I recently wrote a blog post about the effect of reduced gene flow over the multilocus species delimitation program, tr2. A general pattern is, even if two populations are connected with moderate gene flow, the tr2 erroneously splits them into two “species” when a very large number of loci are used. This result means we need to be cautious when we apply it to a big data set.

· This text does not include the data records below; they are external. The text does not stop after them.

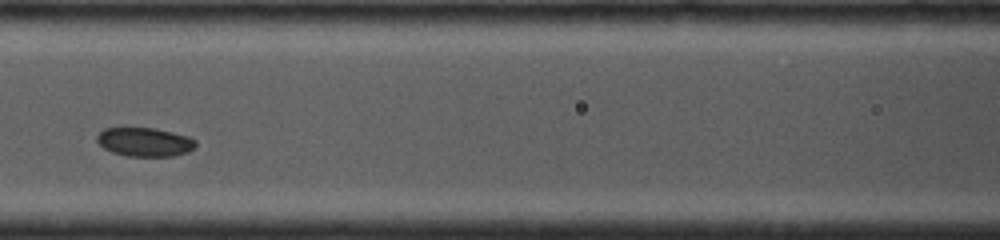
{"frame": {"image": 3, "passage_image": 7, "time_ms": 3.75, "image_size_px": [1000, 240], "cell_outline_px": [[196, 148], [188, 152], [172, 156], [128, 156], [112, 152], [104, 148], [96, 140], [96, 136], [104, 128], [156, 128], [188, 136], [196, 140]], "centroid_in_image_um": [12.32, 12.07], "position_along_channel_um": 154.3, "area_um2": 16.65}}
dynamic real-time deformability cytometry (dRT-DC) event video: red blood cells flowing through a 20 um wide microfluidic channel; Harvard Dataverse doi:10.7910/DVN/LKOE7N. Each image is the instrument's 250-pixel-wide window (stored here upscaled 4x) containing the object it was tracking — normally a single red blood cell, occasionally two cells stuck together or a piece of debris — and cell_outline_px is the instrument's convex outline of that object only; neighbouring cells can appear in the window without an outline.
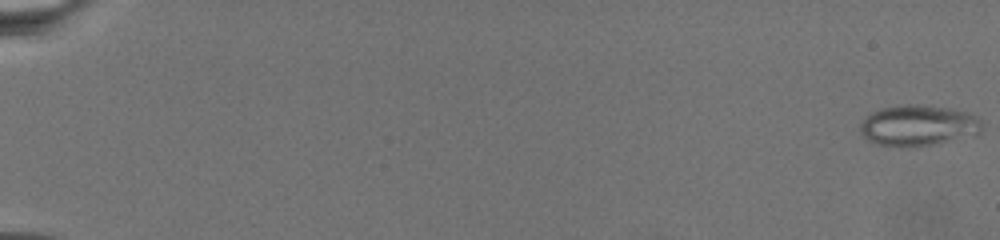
{"species": "common noctule bat (a hibernating species)", "species_latin": "Nyctalus noctula", "temperature_condition": "warm", "stored_images_in_passage": 73, "camera_frame_rate_fps": 3000, "um_per_image_px": 0.085, "animal": {"sex": "female", "body_mass_g": 19.5, "forearm_length_mm": 54.1}, "frame": {"image": 1, "passage_image": 1, "time_ms": 0.0, "image_size_px": [1000, 240], "cell_outline_px": [[980, 132], [976, 136], [916, 148], [876, 144], [868, 140], [860, 132], [860, 124], [872, 112], [880, 108], [900, 104], [920, 104], [952, 108], [968, 112], [976, 116], [980, 120]], "centroid_in_image_um": [78.07, 10.67], "position_along_channel_um": 6.9, "area_um2": 29.54}}
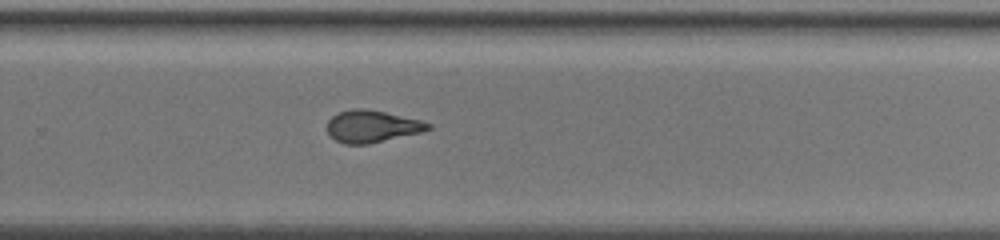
{"frame": {"image": 2, "passage_image": 52, "time_ms": 17.0, "image_size_px": [1000, 240], "cell_outline_px": [[432, 128], [420, 132], [368, 144], [344, 144], [328, 136], [328, 120], [332, 116], [340, 112], [352, 108], [364, 108], [384, 112], [420, 120], [432, 124]], "centroid_in_image_um": [31.59, 10.74], "position_along_channel_um": 298.2, "area_um2": 18.73}}
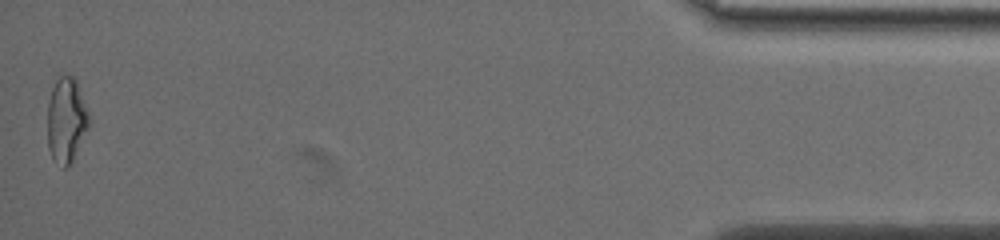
{"frame": {"image": 3, "passage_image": 73, "time_ms": 24.0, "image_size_px": [1000, 240], "cell_outline_px": [[92, 120], [72, 160], [64, 168], [52, 160], [48, 148], [48, 104], [52, 88], [56, 80], [60, 76], [72, 76], [76, 80]], "centroid_in_image_um": [5.64, 10.21], "position_along_channel_um": 429.6, "area_um2": 20.52}}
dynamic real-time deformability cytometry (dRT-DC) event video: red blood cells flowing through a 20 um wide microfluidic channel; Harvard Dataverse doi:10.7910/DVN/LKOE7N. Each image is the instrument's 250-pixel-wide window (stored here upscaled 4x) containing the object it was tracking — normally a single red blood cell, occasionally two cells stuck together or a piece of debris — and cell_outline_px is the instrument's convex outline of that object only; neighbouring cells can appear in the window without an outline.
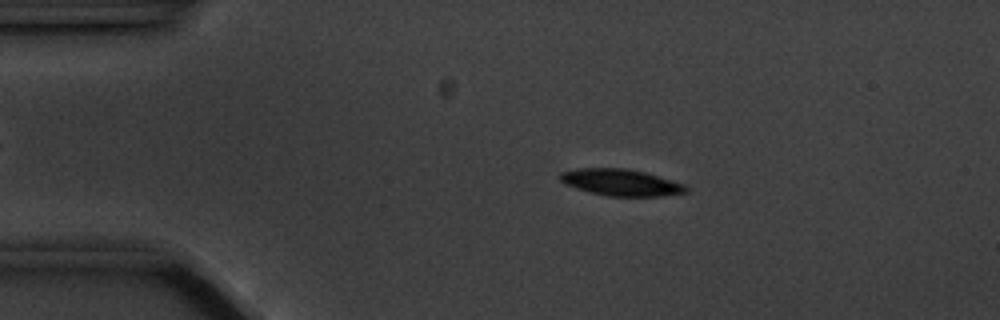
{"species": "common noctule bat (a hibernating species)", "species_latin": "Nyctalus noctula", "temperature_condition": "cold", "stored_images_in_passage": 56, "camera_frame_rate_fps": 3000, "um_per_image_px": 0.085, "animal": {"sex": "male", "body_mass_g": 20.1, "forearm_length_mm": 53.5}, "frame": {"image": 1, "passage_image": 10, "time_ms": 3.0, "image_size_px": [1000, 320], "cell_outline_px": [[688, 192], [664, 196], [608, 196], [576, 188], [564, 184], [560, 180], [560, 172], [580, 168], [628, 168], [644, 172], [688, 184]], "centroid_in_image_um": [52.84, 15.5], "position_along_channel_um": 32.2, "area_um2": 19.65}}
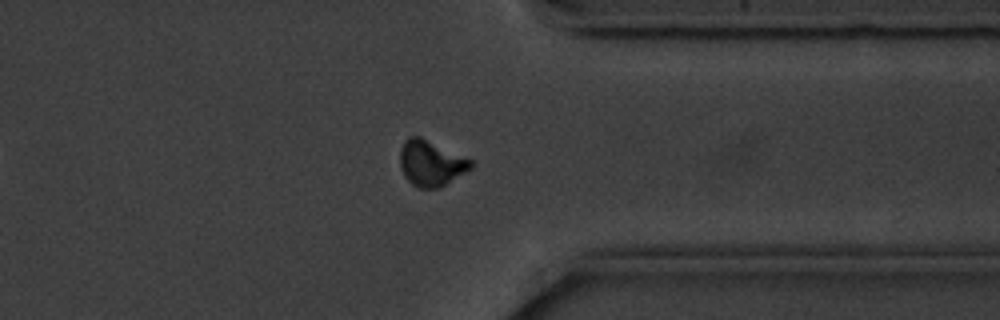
{"frame": {"image": 2, "passage_image": 43, "time_ms": 14.0, "image_size_px": [1000, 320], "cell_outline_px": [[476, 164], [472, 168], [440, 188], [416, 188], [404, 176], [400, 168], [400, 148], [404, 140], [408, 136], [420, 136], [472, 160]], "centroid_in_image_um": [36.62, 13.87], "position_along_channel_um": 374.8, "area_um2": 19.07}}
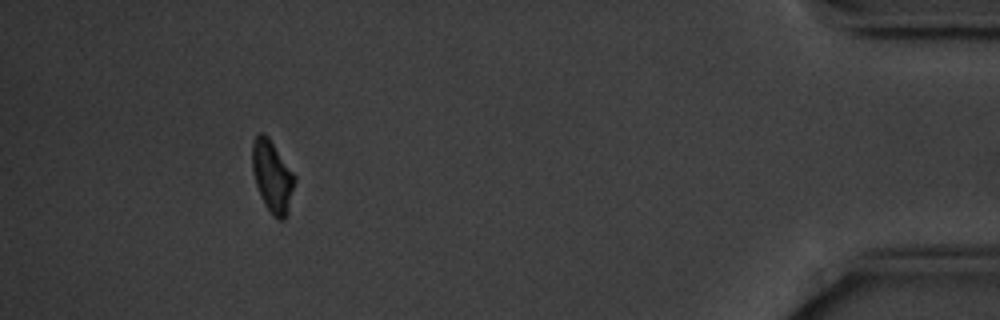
{"frame": {"image": 3, "passage_image": 51, "time_ms": 16.667, "image_size_px": [1000, 320], "cell_outline_px": [[296, 180], [288, 212], [284, 220], [276, 220], [272, 216], [264, 204], [256, 184], [252, 168], [252, 144], [256, 136], [260, 132], [264, 132], [268, 136], [296, 176]], "centroid_in_image_um": [23.16, 15.01], "position_along_channel_um": 412.0, "area_um2": 17.86}, "authors_computed_cell_mechanics": {"area_um2": 19.1029, "velocity_mm_per_s": 3.528, "shape_relaxation_time_tau1_ms": 3.3586, "shape_relaxation_time_tau2_ms": null, "deformation_change_tau1": 0.1509, "deformation_change_tau2": null}}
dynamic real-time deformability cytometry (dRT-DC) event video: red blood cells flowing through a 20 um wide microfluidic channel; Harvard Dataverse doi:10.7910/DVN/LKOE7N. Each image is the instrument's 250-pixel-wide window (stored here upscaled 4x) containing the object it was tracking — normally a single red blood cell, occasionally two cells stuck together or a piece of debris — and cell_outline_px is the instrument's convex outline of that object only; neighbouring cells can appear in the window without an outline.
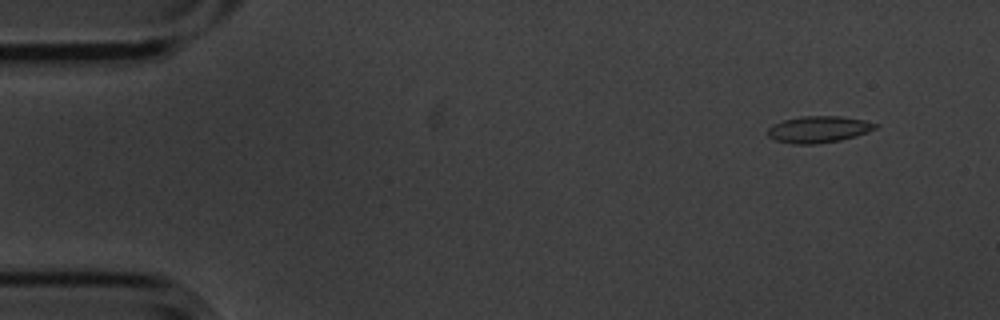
{"species": "common noctule bat (a hibernating species)", "species_latin": "Nyctalus noctula", "temperature_condition": "cold", "stored_images_in_passage": 5, "segment_of_instrument_passage": [1, 2], "camera_frame_rate_fps": 3000, "um_per_image_px": 0.085, "animal": {"sex": "male", "body_mass_g": 20.1, "forearm_length_mm": 53.5}, "frame": {"image": 1, "passage_image": 1, "time_ms": 0.0, "image_size_px": [1000, 320], "cell_outline_px": [[880, 124], [876, 128], [868, 132], [856, 136], [840, 140], [816, 144], [792, 144], [776, 140], [768, 136], [768, 128], [772, 124], [784, 120], [800, 116], [840, 116], [864, 120]], "centroid_in_image_um": [69.59, 10.99], "position_along_channel_um": 15.4, "area_um2": 16.76}}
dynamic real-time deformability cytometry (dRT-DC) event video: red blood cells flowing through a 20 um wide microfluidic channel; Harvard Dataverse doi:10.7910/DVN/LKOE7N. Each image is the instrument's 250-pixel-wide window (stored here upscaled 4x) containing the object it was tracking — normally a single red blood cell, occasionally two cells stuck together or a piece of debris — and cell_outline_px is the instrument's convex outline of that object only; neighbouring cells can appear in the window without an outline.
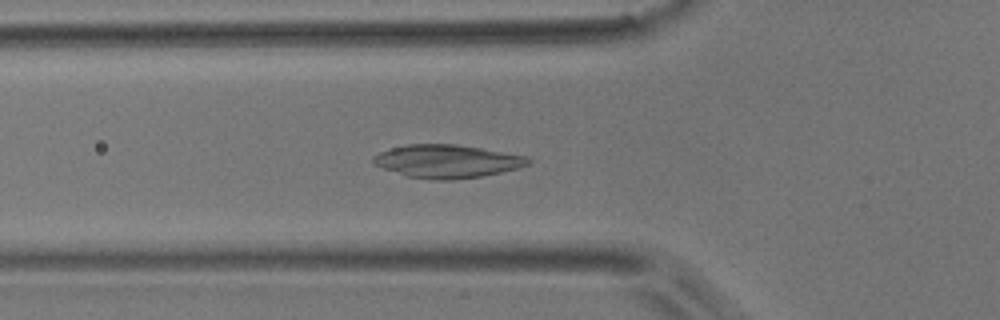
{"species": "common noctule bat (a hibernating species)", "species_latin": "Nyctalus noctula", "temperature_condition": "room temperature", "stored_images_in_passage": 36, "camera_frame_rate_fps": 3000, "um_per_image_px": 0.085, "animal": {"sex": "male", "body_mass_g": 17.9}, "frame": {"image": 1, "passage_image": 6, "time_ms": 1.667, "image_size_px": [1000, 320], "cell_outline_px": [[532, 164], [520, 168], [480, 176], [452, 180], [432, 180], [408, 176], [384, 168], [376, 164], [372, 160], [372, 156], [380, 152], [404, 144], [456, 144], [528, 156], [532, 160]], "centroid_in_image_um": [38.05, 13.7], "position_along_channel_um": 87.8, "area_um2": 29.82}}
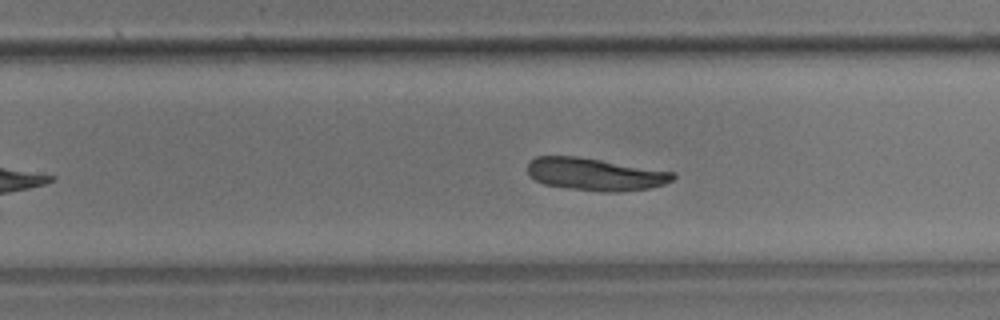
{"frame": {"image": 2, "passage_image": 21, "time_ms": 6.667, "image_size_px": [1000, 320], "cell_outline_px": [[676, 176], [672, 180], [664, 184], [648, 188], [620, 192], [600, 192], [568, 188], [544, 184], [528, 176], [528, 164], [536, 156], [576, 156], [676, 172]], "centroid_in_image_um": [50.6, 14.82], "position_along_channel_um": 279.2, "area_um2": 27.51}}
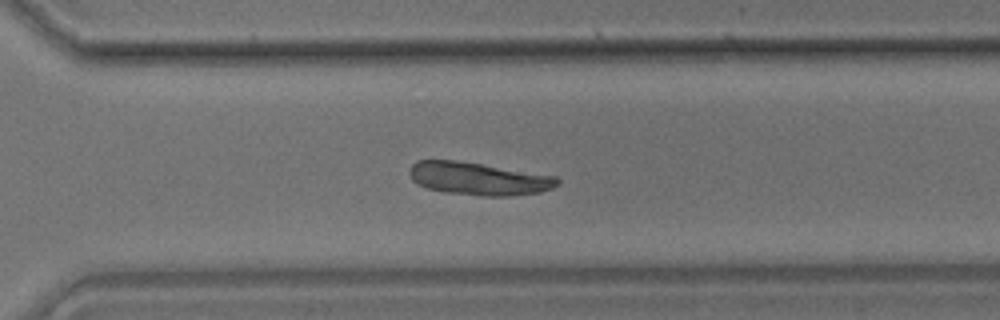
{"frame": {"image": 3, "passage_image": 25, "time_ms": 8.0, "image_size_px": [1000, 320], "cell_outline_px": [[560, 180], [552, 188], [540, 192], [508, 196], [484, 196], [444, 192], [428, 188], [416, 184], [412, 180], [408, 172], [412, 164], [416, 160], [456, 160], [556, 176]], "centroid_in_image_um": [40.63, 15.19], "position_along_channel_um": 330.0, "area_um2": 28.15}}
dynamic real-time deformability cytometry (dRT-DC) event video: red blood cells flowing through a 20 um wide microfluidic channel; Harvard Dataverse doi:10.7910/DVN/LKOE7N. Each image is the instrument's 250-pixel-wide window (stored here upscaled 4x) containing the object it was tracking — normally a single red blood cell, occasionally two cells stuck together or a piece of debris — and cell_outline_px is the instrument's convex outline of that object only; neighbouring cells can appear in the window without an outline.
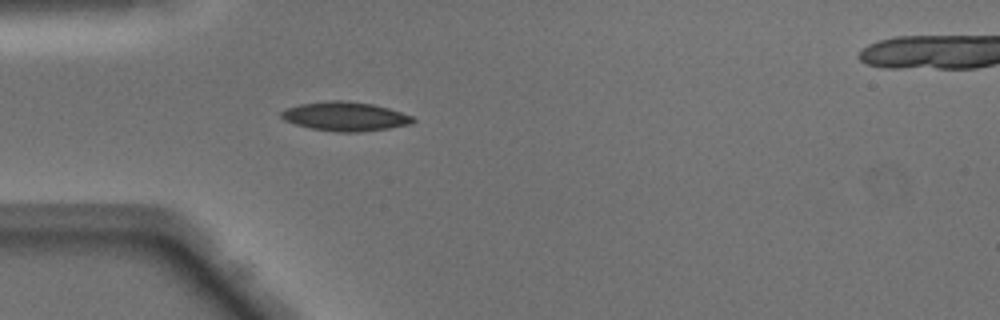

One thing I didn’t test is that the effect of unresolved gene trees. In the previous post, I assumed gene trees are fully resolved. This assumption is rarely met in real data sets as RAD markers or exons of RNAs are not variable enough to give us fully resolved trees. Does this also affect the patterns of oversplits of tr2?
I just tested the effects of less-variable markers on tr2-delimitation. The simulation setting is identical to the previous post except that the branch lengths of gene trees are proportional to mutation rate. As mutation rate gets smaller, gene trees are more unresolved.
The gene trees simulated under Neμ= 0.005 are plotted below. They look realistic, just like gene trees we see in real practices. (You may think that these trees are not informative enough to detect recent speciation. Actually, they are informative.)
So, how does tr2 oversplit populations connected by gene flow, and how does mutation rate affect the pattern of oversplits?
The above plot is a species-population tree used in simulations. Pop.1 and pop.2 are connected by gene flow.
The plot below shows the proportions of trials where samples from two populations were assigned to one species. The migration parameter is Nem=1.0, and population mutation parameter, Neμ, ranged from 0.005 to 5.
The pattern of oversplits is similar to the previous simulations (see the plot). When Neμ= 0.5 or 5, curves are almost identical to the curve with fully-resolved gene trees. With > 500 loci, populations are always split into two “species”. When you have less mutations, curves diverged from the ideal curve and the overspliting slows down.
This is probably a good result. At least, less informative markers don’t lead you to false positives. However, they are probably less sensitive to the true pattern and you may miss it.
When you use tr2-delimitation, maybe you need to consider two points: how informative your markers are and how many markers you use. As you increase the number and informativeness of loci, you can detect finer scale structure, which may or may not be true species.
Again, it is often hard to determine the “sweet spot” of numbers and variability of markers to detect “true” species since speciation is always continuous. I am not sure if this problem can be solved by the delimitation with full multispecies coalescent model. (tr2 is an approximate method.) Explicit modeling of gene flow or geographic distribution is probably the better approach to tackle this problem, but usually time-consuming. It may be possible to use resampling of loci to check how the pattern of splits develops, and combine it with locus informativeness to find the best threshold for true species entities.